Jesus emphasized the same thing in the Sermon on the Mount (see Matthew 6:19-21). How thankful are we for the things we can never lose?
Psalm 103:2 says, “Bless the LORD, O my soul, and forget not all his benefits,”
This is such a crucial verse. If we forget the blessings of the Lord, we will quickly become ungrateful, take things for granted, and maybe even begin to feel entitled. The danger of this is that we become focused on what we don’t have, rather than on the many things we receive from the Lord that we don’t deserve.
Psychologists will tell you that there is tremendous benefit in being thankful. It is needed for our physical health and for developing healthy relationships. I would like to suggest that thankfulness becomes a spiritual discipline that we can and must develop, and it will produce enduring fruit.
The Bible is full of commands, and it encourages us to be thankful (see Ephesians 5:19-20).
We know that the Bible is practical and recognizes the pain and suffering that we encounter on life’s journey. The command to be joyful and give thanks is not an excuse to turn a blind eye to pain and suffering. Rather it reveals to us that are unable to be continually thankful without the presence and the power of the Holy Spirit in our lives.
Real thankfulness is not dependent on our circumstances, it is a response to the goodness of God and the Gospel message.
The Psalms are full of examples of thanksgiving during pain. Several the Psalms of David begin with him crying out in pain, but by the end of the Psalm, as he recognizes the hand of God, he thanks and praises the Lord.
Our lives are fragile, and we easily forget how dependent we are on God for everything we have (see Psalm 103:13-16). Our lives may be fragile and fleeting, but to God we are precious in His eyes, and He will never forget us.

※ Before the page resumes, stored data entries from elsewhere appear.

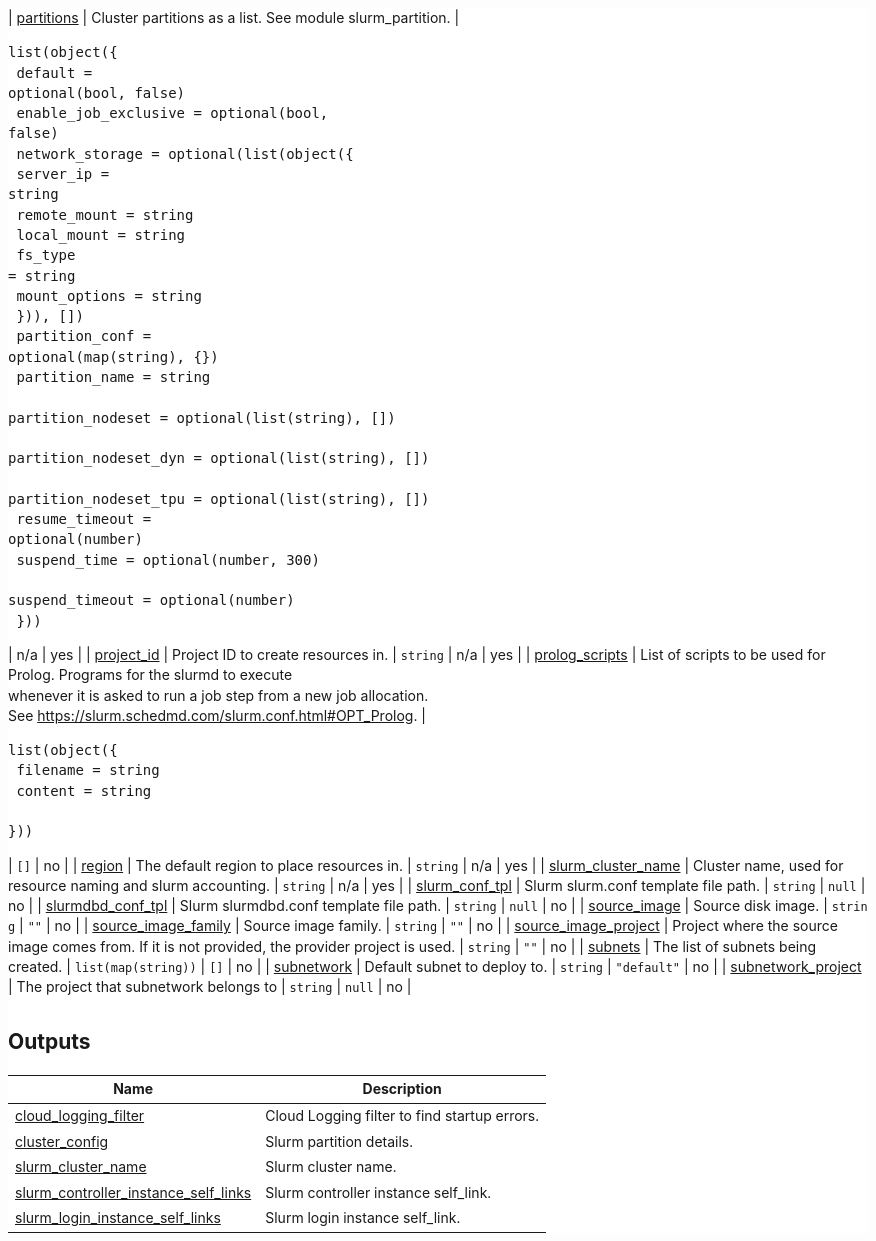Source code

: | <a name="input_partitions"></a> [partitions](#input\_partitions) | Cluster partitions as a list. See module slurm\_partition. | <pre>list(object({<br/>    default              = optional(bool, false)<br/>    enable_job_exclusive = optional(bool, false)<br/>    network_storage = optional(list(object({<br/>      server_ip     = string<br/>      remote_mount  = string<br/>      local_mount   = string<br/>      fs_type       = string<br/>      mount_options = string<br/>    })), [])<br/>    partition_conf        = optional(map(string), {})<br/>    partition_name        = string<br/>    partition_nodeset     = optional(list(string), [])<br/>    partition_nodeset_dyn = optional(list(string), [])<br/>    partition_nodeset_tpu = optional(list(string), [])<br/>    resume_timeout        = optional(number)<br/>    suspend_time          = optional(number, 300)<br/>    suspend_timeout       = optional(number)<br/>  }))</pre> | n/a | yes |
| <a name="input_project_id"></a> [project\_id](#input\_project\_id) | Project ID to create resources in. | `string` | n/a | yes |
| <a name="input_prolog_scripts"></a> [prolog\_scripts](#input\_prolog\_scripts) | List of scripts to be used for Prolog. Programs for the slurmd to execute<br/>whenever it is asked to run a job step from a new job allocation.<br/>See https://slurm.schedmd.com/slurm.conf.html#OPT_Prolog. | <pre>list(object({<br/>    filename = string<br/>    content  = string<br/>  }))</pre> | `[]` | no |
| <a name="input_region"></a> [region](#input\_region) | The default region to place resources in. | `string` | n/a | yes |
| <a name="input_slurm_cluster_name"></a> [slurm\_cluster\_name](#input\_slurm\_cluster\_name) | Cluster name, used for resource naming and slurm accounting. | `string` | n/a | yes |
| <a name="input_slurm_conf_tpl"></a> [slurm\_conf\_tpl](#input\_slurm\_conf\_tpl) | Slurm slurm.conf template file path. | `string` | `null` | no |
| <a name="input_slurmdbd_conf_tpl"></a> [slurmdbd\_conf\_tpl](#input\_slurmdbd\_conf\_tpl) | Slurm slurmdbd.conf template file path. | `string` | `null` | no |
| <a name="input_source_image"></a> [source\_image](#input\_source\_image) | Source disk image. | `string` | `""` | no |
| <a name="input_source_image_family"></a> [source\_image\_family](#input\_source\_image\_family) | Source image family. | `string` | `""` | no |
| <a name="input_source_image_project"></a> [source\_image\_project](#input\_source\_image\_project) | Project where the source image comes from. If it is not provided, the provider project is used. | `string` | `""` | no |
| <a name="input_subnets"></a> [subnets](#input\_subnets) | The list of subnets being created. | `list(map(string))` | `[]` | no |
| <a name="input_subnetwork"></a> [subnetwork](#input\_subnetwork) | Default subnet to deploy to. | `string` | `"default"` | no |
| <a name="input_subnetwork_project"></a> [subnetwork\_project](#input\_subnetwork\_project) | The project that subnetwork belongs to | `string` | `null` | no |

## Outputs

| Name | Description |
|------|-------------|
| <a name="output_cloud_logging_filter"></a> [cloud\_logging\_filter](#output\_cloud\_logging\_filter) | Cloud Logging filter to find startup errors. |
| <a name="output_cluster_config"></a> [cluster\_config](#output\_cluster\_config) | Slurm partition details. |
| <a name="output_slurm_cluster_name"></a> [slurm\_cluster\_name](#output\_slurm\_cluster\_name) | Slurm cluster name. |
| <a name="output_slurm_controller_instance_self_links"></a> [slurm\_controller\_instance\_self\_links](#output\_slurm\_controller\_instance\_self\_links) | Slurm controller instance self\_link. |
| <a name="output_slurm_login_instance_self_links"></a> [slurm\_login\_instance\_self\_links](#output\_slurm\_login\_instance\_self\_links) | Slurm login instance self\_link. |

Our Father provided a way to redeem us and bring us into relationship with Himself. Our sins and prideful nature separate us from God, and unless our sins are atoned for, we will never enter into eternal life in relationship with God. Psalm 103:12 says, “as far as the east is from the west, so far does he remove our transgressions from us.” That is something to be thankful for!
Tim Keller observed: “The Christian gospel is that I am so flawed that Jesus had to die for me, yet I am so loved and valued that Jesus was glad to die for me. This leads to deep humility and deep confidence at the same time. It undermines both swaggering and sniveling. I cannot feel superior to anyone, and yet I have nothing to prove to anyone. I do not think more of myself or less of myself. Instead, I think of myself less.”
Isn’t it amazing that two people who live in similar situations can have such a different outlook on life. One person is negative and complaining, while the other is optimistic and joyful. The difference is gratitude.
Praise and thanksgiving make all the difference in life.
Each moment that we’re given is a precious gift from God. We can choose to have a thankful attitude and live each moment full of joy.
Being thankful is an act of worship because it reminds us of our provider, our Heavenly Father.
My challenge to you this week is that as you go about your day, make a point of being grateful for the little things, and if you struggle with identifying them, ask the Holy Spirit to give you eyes to see the blessings all around you.
As you do that, you will be praying without ceasing!
1 Thessalonians 5:17 says, “pray without ceasing,” we repeat that verse but often overlook the full sentence starting in verse 16, “Rejoice always, pray without ceasing, give thanks in all circumstances; for this is the will of God in Christ Jesus for you.” 1 Thessalonians 5:16-18.
We are called by God to rejoice always, pray without ceasing and give thanks in all circumstances.
Why? Because it is the will of God in Christ Jesus. God knows that this is the best for you and me. A spiritual discipline that will produce a harvest of righteousness.